We’re living in the age of bailouts, and Pakistani President Asif Ali Zardari knows it. During his recent meeting with the House Foreign Affairs Committee, Zardari likened his request for billions of dollars in military and other aid to the US government bailout of AIG.

The implication of this, of course, is that Pakistan is being severely mismanaged in much the same way as bailed out corporations. Many Pakistanis won’t dispute this. Two nights ago during a TV debate on the independent Pakistani cable news channel Aaj TV, there was near-unanimity among pundits (including former leaders of Zardari’s Pakistani People’s Party) that the government has stuffed the whole Taliban thing up. Yet still the Obama administration has no option but to deal with the elected government.

Pakistani villagers, however, do have other options, which the Taliban is taking full advantage of. The New York Times reported last month that the Taliban were:

Engineering a class revolt that exploits profound fissures between a small group of wealthy landlords and their landless tenants … [T]he militants organized peasants into armed gangs that became their shock troops. The approach allowed the Taliban to offer economic spoils to people frustrated with lax and corrupt government even as the militants imposed a strict form of Islam through terror and intimidation.

Asif Ali Zaradari is scion of Pakistan’s feudal political establishment, as are many in his PPP and in other more secular parties such as Opposition Leader Nawaz Sharif’s Pakistan Muslim League. The vast majority of Pakistanis live in villages and certainly are not wealthy land owners. The Taliban could repeat the same strategies in other Pakistani provinces, orchestrating what could become a peasant-based revolution.

However, victory for the Taliban isn’t just as easy as pitting peasants against feudal lords. What many Western observers forget is that the Taliban’s style of Islam is deeply unpopular in a region where the indigenous Muslim culture has had centuries of interaction with (and influence by) other faiths such as Hinduism and Sikhism.
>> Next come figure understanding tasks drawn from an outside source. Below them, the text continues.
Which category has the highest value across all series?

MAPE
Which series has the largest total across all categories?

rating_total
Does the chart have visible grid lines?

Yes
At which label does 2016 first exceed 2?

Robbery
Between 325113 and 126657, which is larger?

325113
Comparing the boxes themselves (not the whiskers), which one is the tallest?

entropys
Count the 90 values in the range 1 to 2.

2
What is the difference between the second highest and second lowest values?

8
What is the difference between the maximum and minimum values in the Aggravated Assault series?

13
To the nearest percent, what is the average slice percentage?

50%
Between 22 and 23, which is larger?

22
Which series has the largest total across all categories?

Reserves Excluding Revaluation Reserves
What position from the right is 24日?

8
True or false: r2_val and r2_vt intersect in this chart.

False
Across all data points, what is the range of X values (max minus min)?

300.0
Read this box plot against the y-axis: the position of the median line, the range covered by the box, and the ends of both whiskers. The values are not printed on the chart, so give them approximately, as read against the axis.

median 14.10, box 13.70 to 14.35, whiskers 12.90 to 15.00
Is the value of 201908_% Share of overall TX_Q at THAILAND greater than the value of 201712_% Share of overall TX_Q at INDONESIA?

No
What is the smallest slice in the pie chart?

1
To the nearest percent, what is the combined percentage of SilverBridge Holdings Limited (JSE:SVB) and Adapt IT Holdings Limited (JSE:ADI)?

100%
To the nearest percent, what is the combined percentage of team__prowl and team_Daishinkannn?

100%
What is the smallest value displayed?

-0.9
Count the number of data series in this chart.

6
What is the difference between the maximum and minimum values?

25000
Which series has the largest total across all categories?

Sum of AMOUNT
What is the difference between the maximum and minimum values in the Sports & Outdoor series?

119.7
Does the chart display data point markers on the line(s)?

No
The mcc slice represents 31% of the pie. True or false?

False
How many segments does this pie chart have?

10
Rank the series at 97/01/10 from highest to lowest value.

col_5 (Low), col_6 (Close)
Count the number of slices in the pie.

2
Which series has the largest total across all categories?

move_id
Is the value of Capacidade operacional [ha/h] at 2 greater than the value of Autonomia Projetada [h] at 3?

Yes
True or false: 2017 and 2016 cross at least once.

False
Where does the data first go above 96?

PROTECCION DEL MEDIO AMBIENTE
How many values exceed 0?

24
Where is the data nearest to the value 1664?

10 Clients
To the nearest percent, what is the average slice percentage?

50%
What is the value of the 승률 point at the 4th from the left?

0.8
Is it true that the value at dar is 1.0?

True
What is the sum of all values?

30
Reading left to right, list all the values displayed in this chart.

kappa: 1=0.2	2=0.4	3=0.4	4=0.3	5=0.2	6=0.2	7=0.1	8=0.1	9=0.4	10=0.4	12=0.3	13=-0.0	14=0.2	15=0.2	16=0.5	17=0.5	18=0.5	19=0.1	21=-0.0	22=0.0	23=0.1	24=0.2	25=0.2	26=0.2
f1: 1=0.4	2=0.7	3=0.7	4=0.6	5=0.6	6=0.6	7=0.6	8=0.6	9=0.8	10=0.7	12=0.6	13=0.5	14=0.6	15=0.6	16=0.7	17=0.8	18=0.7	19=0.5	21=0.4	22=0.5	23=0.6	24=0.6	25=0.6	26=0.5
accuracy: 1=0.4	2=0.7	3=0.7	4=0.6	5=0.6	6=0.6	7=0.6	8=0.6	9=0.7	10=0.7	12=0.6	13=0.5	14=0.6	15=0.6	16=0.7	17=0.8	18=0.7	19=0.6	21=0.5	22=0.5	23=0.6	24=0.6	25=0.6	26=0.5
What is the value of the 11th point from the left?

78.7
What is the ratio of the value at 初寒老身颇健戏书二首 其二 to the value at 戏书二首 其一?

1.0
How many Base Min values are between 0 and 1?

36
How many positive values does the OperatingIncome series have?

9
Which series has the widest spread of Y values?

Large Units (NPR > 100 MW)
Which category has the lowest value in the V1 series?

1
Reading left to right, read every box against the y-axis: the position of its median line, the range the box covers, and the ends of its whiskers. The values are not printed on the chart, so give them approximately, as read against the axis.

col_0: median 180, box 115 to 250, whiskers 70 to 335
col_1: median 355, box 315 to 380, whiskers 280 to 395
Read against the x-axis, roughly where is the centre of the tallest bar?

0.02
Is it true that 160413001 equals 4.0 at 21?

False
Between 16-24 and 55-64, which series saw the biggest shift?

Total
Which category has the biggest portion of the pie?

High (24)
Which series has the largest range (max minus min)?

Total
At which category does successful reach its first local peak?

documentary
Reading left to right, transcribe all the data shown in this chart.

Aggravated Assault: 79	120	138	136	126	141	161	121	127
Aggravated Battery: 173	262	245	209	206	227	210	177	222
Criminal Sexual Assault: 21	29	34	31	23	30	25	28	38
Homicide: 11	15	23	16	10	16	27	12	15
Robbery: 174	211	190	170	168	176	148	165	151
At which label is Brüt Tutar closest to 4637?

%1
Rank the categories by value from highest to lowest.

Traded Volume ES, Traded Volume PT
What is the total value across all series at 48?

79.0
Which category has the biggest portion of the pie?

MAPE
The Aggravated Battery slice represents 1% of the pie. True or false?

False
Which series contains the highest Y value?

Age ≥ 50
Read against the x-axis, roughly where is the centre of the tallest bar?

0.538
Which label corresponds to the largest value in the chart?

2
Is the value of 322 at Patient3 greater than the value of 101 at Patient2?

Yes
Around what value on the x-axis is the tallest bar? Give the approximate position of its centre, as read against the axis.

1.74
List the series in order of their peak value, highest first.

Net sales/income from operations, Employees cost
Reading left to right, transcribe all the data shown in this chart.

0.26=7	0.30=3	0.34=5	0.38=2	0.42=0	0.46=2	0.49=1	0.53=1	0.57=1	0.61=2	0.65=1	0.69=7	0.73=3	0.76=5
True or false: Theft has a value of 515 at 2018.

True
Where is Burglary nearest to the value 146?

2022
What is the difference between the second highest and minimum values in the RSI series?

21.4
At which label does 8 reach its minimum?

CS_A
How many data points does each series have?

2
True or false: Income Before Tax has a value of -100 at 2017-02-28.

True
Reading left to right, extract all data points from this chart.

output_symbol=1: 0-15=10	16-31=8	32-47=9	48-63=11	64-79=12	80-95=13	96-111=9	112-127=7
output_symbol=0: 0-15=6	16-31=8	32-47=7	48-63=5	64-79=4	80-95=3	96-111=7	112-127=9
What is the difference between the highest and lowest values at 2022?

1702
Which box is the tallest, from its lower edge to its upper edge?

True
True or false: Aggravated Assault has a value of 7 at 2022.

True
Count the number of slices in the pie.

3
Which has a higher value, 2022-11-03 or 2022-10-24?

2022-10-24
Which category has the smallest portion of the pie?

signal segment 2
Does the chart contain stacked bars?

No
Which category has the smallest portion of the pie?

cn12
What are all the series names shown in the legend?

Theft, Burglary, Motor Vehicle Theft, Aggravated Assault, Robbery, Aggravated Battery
The Taliban’s narrow sectarian agenda worries Shia Muslims, who make up around 20% of Pakistan’s population. The Taliban regard Shias as non-Muslims and have already shown disdain for at least one minority.

Still, the Taliban are only within 100 miles of the Pakistani capital. As Pakistani troops march in, an army of refugees from the Swat Valley are marching in the opposite direction, many headed for refugee camps once occupied by Afghan refugees fleeing Soviet invaders.